| PROBLEM |
Tally the lines in the data below that contain the word "liver" and give only that number.

┌──

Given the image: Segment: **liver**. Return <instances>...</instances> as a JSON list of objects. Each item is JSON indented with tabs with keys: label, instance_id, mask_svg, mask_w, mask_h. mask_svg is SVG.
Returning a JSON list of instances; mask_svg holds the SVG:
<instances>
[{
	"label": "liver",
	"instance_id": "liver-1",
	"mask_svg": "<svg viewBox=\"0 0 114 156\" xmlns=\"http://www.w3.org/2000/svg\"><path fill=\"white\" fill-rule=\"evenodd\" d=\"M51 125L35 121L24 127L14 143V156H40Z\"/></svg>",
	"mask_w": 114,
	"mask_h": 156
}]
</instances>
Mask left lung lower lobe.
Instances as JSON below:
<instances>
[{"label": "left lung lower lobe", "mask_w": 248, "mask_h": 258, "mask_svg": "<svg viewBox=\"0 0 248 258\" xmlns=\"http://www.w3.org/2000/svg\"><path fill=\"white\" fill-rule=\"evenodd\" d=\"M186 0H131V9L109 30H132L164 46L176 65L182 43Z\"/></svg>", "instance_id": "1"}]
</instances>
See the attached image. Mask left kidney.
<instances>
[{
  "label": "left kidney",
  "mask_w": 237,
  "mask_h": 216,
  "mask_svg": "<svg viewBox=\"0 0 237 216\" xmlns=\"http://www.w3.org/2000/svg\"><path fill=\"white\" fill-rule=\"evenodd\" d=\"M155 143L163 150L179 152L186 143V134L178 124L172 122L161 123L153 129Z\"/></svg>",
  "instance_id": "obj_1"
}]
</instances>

└──

| WRITTEN ANSWER |
3